Requirements to apply for a patent

  • Application signed in 4 points. Proof of fee payment, with copies. Description of the invention. Claims. Technical drawing, as the case may be. Summary of the invention.

Processing time

Once the above requirements are met, it is published after 18 months, after publication, the substantive examination is carried out, which consists of observing the invention, if there is any, the IMPI will request the corresponding clarifications and must be addressed in 2 months. otherwise the request will be abandoned.

Patents in foreign countries.

The rights are exclusively national, that is, a Mexican patent cannot be used by third parties. They can only be reproduced in countries outside where you have patents and registrations.

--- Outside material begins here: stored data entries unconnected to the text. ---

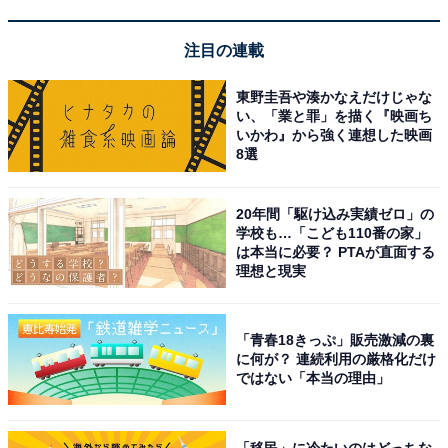
注目の連載
東野圭吾や湊かなえだけじゃな
い、「業と罪」を描く『映画ち
いかわ』から強く連想した映画
8選
20年間「駆け込み実績ゼロ」の
学校も…「こども110番の家」
は本当に必要？ PTAが直面する
理想と現実
「青春18きっぷ」販売激減の裏
に何が？ 連続利用の厳格化だけ
ではない「本当の理由」
「移民」に冷たいのはどっちな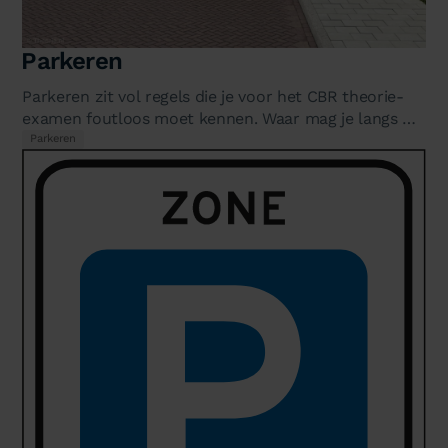
Parkeren
Parkeren zit vol regels die je voor het CBR theorie-
examen foutloos moet kennen. Waar mag je langs de
weg staan? Wat betekent een…
Parkeren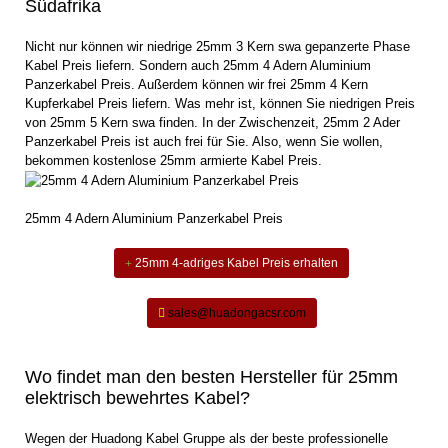
Südafrika
Nicht nur können wir niedrige 25mm 3 Kern swa gepanzerte Phase
Kabel Preis liefern. Sondern auch 25mm 4 Adern Aluminium
Panzerkabel Preis. Außerdem können wir frei 25mm 4 Kern
Kupferkabel Preis liefern. Was mehr ist, können Sie niedrigen Preis
von 25mm 5 Kern swa finden. In der Zwischenzeit, 25mm 2 Ader
Panzerkabel Preis ist auch frei für Sie. Also, wenn Sie wollen,
bekommen kostenlose 25mm armierte Kabel Preis.
25mm 4 Adern Aluminium Panzerkabel Preis
25mm 4-adriges Kabel Preis erhalten
sales@huadongacsr.com
Wo findet man den besten Hersteller für 25mm
elektrisch bewehrtes Kabel?
Wegen der Huadong Kabel Gruppe als der beste professionelle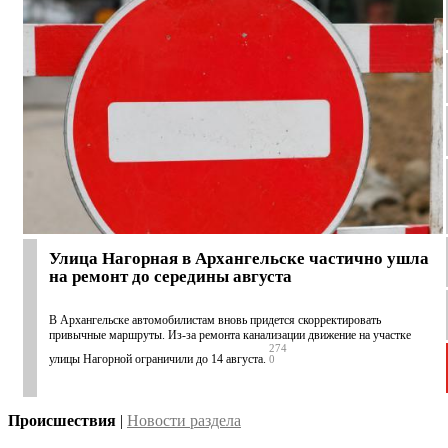
Улица Нагорная в Архангельске частично ушла
на ремонт до середины августа
В Архангельске автомобилистам вновь придется скорректировать
привычные маршруты. Из-за ремонта канализации движение на участке
274
улицы Нагорной ограничили до 14 августа.
0
Происшествия
|
Новости раздела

An international patent can be obtained, this through the Patent Cooperation Treaty (PCT) and the European Patent Office.

If it is necessary for the patent to be international, you should consult your industrial property adviser from the beginning of the procedures to obtain the patent in Mexico to avoid the loss of patent rights abroad.

INFOPAT is the online Mexican patent search engine, check the validity of patents, offers alerts on recent patents, news, etc. This is useful to anyone in case we have something in mind or we already do it and we want to patent it, but we need to see that our idea does not exist or is really something new for society.

In this way, it helps us to develop the industrial field, since companies, perhaps to launch a new product on the market, first seek if there is already a patent on what they want to do to save time and money.